- _Deine Aufgaben_:
**1)** Vor wie vielen Jahren hat Thomas Götz laut dem Interview zum Festival Kabarett in Kreuzlingen unter dem Regisseur Markus Keller mit dem Theaterspielen begonnen?
**2)** Führe das Interview zum Festival Kabarett in Kreuzlingen im Anschluss an die zuletzt gezeigte Frage weiter.

- _Textausschnitt_:
+ + + +

«Kabarett ist wie Slalomfahren»

Am Samstag eröffnen vier Thurgauer Kabarettisten und Schauspieler das Festival Kabarett in Kreuzlingen. Mit thurgaukultur.ch haben Thomas Götz, Markus Keller und Uwe Schuran über den Thurgau und gegenseitige Diebstähle gesprochen.
Thomas, Markus, Uwe – kanntet ihr einander bereits?
Thomas Götz: Markus hat mich quasi ins Theater berufen. Vor etwa 20 Jahren hab ich unter dem Regisseur Keller begonnen, Theater zu spielen.
Uwe Schuran: Ich durfte auch bereits eine Produktion mit Thomas machen. Aber im Theater stehen ja nicht die Funktionen im Zentrum, sondern das Team.
Kabarettistisch habt ihr aber noch nie zusammengearbeitet.
Schuran: Thomas ist ja der typische Solist, der alle Rollen selber spielen will, auch wenn's zu viele sind. Wir sind eher froh, wenn wir uns aufteilen können.
Götz: Vielleicht liegt's dran, dass ich alleine auf meine Ideen komme. Bei euch braucht's da zwei.
Markus Keller: Es liegt daran, dass ich selbst keinen Deutschen spielen kann. Deswegen brauche ich Uwe neben mir.
Kennt ihr eure Programme gegenseitig?

+ + + +

- _Datenauszug_:
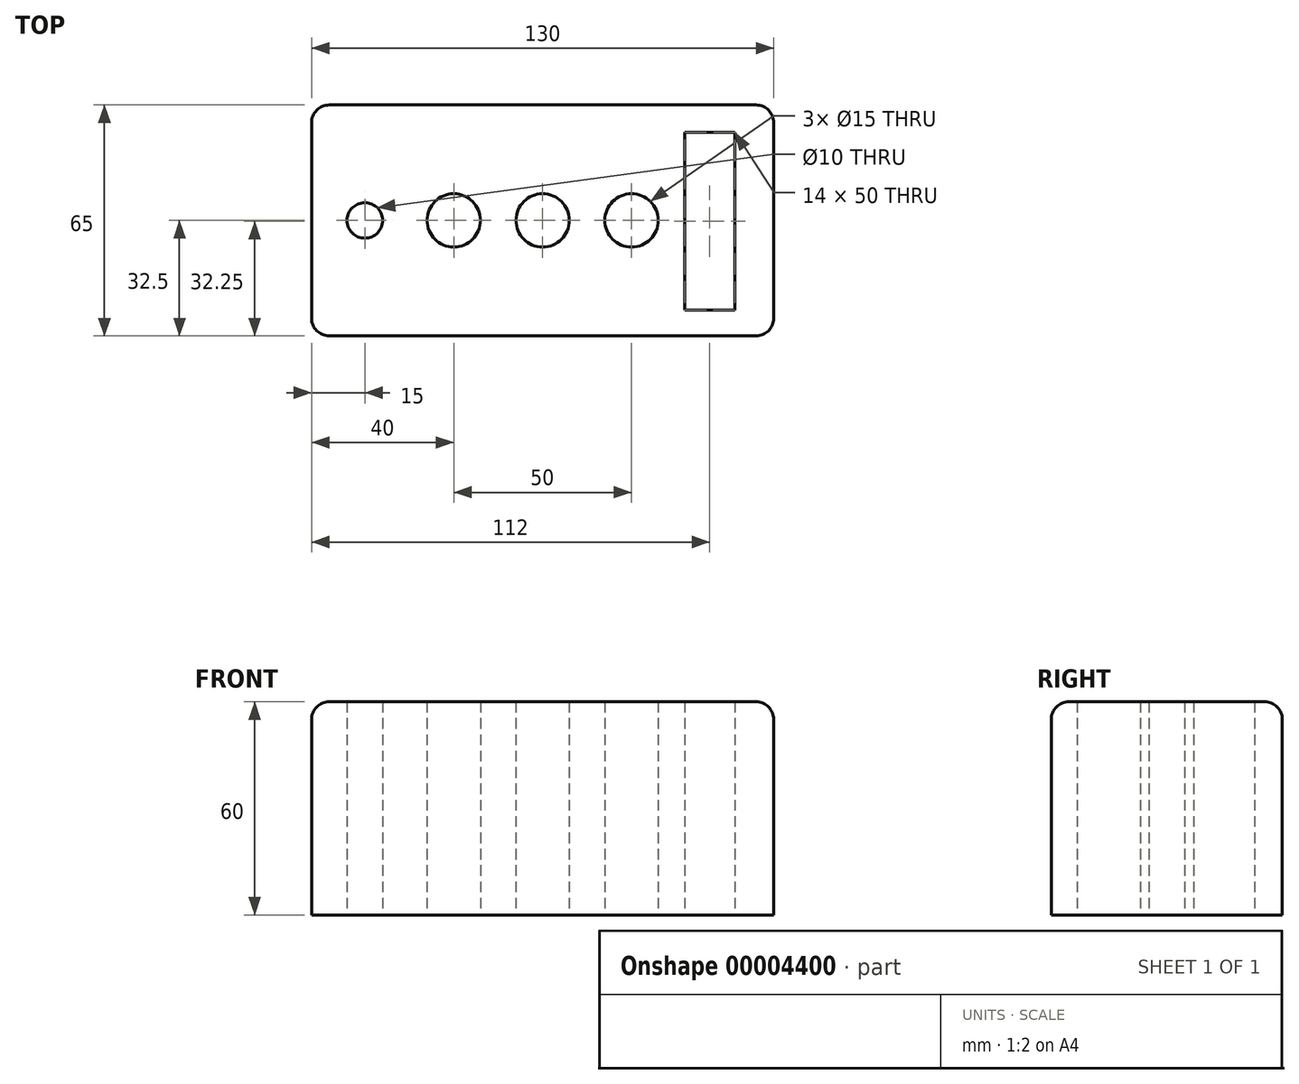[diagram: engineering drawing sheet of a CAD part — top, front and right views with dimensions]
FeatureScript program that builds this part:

+ + + +

- _Ergebnisse_:
**1)** Vor etwa 20 Jahren.

**2)**
Alle: Ja.
Schuran: Ich sehe jede von Thomas Produktionen einmal, um zu sehen, welche neuen Ideen er hat. Und ein bisschen Stehlen tut man ja auch.
Was habt ihr denn schon voneinander gestohlen?
Keller: Das können wir so nicht verraten.
Schuran: Naja, wenn einem selber nichts mehr einfällt, sollte man eher aufhören, anstatt zu stehlen.
Die Themen, die ihr bearbeitet, überschneiden sich aber des Öfteren.
Keller: Im Thurgau stosst man rasch auf die selben Geschichten.
Schuran: Das ist so. Aber unser Umgang mit dem Material und das Resultat sind ziemlich unterschiedlich.
Götz: Am KIK steht ihr beiden ja vor mir auf der Bühne. Vielleicht muss ich dann ein paar Themen streichen, die ihr bereits behandelt habt.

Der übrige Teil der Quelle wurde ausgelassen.